### Exercise
Lines from the beginning of the data below through the one containing "<td><p>stigid@&lt;product&gt;&lt;product_version&gt;</p></td>" are to be printed exactly as they appear.
Segment Start: Records for this exercise
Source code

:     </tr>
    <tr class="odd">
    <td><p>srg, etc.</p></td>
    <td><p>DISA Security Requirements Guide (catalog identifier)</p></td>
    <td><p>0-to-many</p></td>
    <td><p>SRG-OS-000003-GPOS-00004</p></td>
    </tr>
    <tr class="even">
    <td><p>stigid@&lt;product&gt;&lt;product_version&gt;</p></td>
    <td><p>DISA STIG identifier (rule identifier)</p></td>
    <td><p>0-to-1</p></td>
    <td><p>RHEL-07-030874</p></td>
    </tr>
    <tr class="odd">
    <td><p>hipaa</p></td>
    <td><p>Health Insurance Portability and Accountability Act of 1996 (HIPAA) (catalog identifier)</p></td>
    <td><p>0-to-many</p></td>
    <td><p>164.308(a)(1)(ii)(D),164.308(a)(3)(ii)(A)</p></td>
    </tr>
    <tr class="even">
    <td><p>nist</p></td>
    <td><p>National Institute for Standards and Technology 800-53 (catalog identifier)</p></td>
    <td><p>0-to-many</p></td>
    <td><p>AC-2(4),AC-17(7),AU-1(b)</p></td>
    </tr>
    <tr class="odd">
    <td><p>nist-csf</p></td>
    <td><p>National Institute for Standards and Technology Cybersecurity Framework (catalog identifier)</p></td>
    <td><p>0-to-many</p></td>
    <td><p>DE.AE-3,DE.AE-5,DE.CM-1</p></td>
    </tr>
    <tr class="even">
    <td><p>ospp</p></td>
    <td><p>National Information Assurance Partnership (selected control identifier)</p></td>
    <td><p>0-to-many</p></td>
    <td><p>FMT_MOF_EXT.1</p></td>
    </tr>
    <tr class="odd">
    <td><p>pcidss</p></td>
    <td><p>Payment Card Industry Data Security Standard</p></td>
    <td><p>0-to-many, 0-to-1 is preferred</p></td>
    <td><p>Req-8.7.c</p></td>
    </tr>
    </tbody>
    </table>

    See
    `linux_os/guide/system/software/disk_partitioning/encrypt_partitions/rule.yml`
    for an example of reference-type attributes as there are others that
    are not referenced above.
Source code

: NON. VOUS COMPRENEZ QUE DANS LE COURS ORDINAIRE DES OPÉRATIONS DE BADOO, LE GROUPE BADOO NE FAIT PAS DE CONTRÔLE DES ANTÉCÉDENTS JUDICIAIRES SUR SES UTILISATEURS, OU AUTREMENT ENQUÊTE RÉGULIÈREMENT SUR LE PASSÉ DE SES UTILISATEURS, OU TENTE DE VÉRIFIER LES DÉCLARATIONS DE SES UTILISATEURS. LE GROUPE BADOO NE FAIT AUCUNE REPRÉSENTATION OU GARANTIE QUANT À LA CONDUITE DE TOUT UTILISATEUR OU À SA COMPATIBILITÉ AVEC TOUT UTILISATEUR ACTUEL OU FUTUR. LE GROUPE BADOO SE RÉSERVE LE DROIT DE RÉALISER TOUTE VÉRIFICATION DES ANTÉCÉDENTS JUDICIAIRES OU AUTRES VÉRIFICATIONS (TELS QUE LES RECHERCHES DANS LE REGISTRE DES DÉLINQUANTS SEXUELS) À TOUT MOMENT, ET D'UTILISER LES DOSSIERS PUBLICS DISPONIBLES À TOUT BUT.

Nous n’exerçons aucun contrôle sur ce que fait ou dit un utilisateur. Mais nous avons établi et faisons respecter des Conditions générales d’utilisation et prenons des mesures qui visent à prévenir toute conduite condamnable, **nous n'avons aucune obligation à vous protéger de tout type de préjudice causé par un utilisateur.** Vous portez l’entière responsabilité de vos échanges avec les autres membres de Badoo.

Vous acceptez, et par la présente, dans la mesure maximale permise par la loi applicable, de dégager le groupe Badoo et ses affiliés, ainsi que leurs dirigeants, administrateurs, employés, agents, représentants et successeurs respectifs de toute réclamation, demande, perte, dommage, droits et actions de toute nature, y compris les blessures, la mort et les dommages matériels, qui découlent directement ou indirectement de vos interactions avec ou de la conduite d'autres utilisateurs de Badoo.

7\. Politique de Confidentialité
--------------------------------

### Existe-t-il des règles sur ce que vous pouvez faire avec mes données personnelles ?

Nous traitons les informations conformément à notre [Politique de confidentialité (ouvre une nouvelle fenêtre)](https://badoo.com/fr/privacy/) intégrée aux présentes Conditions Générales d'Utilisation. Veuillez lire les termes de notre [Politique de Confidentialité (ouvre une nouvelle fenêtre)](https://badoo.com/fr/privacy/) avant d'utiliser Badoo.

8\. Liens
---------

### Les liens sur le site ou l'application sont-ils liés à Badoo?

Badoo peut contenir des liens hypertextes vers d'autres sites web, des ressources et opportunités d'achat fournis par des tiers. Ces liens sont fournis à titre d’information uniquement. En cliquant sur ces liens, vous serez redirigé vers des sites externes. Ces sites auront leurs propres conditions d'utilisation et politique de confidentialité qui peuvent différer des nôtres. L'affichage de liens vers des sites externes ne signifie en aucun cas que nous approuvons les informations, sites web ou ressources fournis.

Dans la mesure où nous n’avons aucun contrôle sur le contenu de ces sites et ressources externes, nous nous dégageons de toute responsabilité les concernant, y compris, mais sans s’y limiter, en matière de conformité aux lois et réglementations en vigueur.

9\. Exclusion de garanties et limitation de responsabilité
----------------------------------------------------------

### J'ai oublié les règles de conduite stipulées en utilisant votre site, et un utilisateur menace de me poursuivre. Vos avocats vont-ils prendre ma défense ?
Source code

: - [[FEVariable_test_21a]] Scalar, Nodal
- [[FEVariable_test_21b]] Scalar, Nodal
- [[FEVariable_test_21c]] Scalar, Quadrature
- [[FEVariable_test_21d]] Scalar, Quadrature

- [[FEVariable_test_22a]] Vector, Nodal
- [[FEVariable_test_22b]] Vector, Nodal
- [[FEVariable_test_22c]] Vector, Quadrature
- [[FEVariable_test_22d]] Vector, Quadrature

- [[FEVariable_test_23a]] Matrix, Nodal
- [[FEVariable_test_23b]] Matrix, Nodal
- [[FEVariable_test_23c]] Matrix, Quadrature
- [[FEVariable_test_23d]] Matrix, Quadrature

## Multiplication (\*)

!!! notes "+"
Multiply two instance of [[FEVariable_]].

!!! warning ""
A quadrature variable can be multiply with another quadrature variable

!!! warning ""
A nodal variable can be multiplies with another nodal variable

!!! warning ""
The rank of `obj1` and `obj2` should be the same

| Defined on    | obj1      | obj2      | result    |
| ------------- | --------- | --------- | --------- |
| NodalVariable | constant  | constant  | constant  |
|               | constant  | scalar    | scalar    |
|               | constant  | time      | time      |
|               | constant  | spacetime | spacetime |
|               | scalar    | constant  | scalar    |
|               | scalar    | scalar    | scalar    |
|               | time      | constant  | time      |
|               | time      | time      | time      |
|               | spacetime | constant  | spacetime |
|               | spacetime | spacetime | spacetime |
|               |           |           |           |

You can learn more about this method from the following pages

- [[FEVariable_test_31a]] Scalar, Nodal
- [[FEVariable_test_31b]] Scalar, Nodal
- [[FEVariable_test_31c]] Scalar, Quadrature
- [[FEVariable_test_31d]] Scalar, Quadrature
Segment End: Records for this exercise
### Your response
Source code

:     </tr>
    <tr class="odd">
    <td><p>srg, etc.</p></td>
    <td><p>DISA Security Requirements Guide (catalog identifier)</p></td>
    <td><p>0-to-many</p></td>
    <td><p>SRG-OS-000003-GPOS-00004</p></td>
    </tr>
    <tr class="even">
    <td><p>stigid@&lt;product&gt;&lt;product_version&gt;</p></td>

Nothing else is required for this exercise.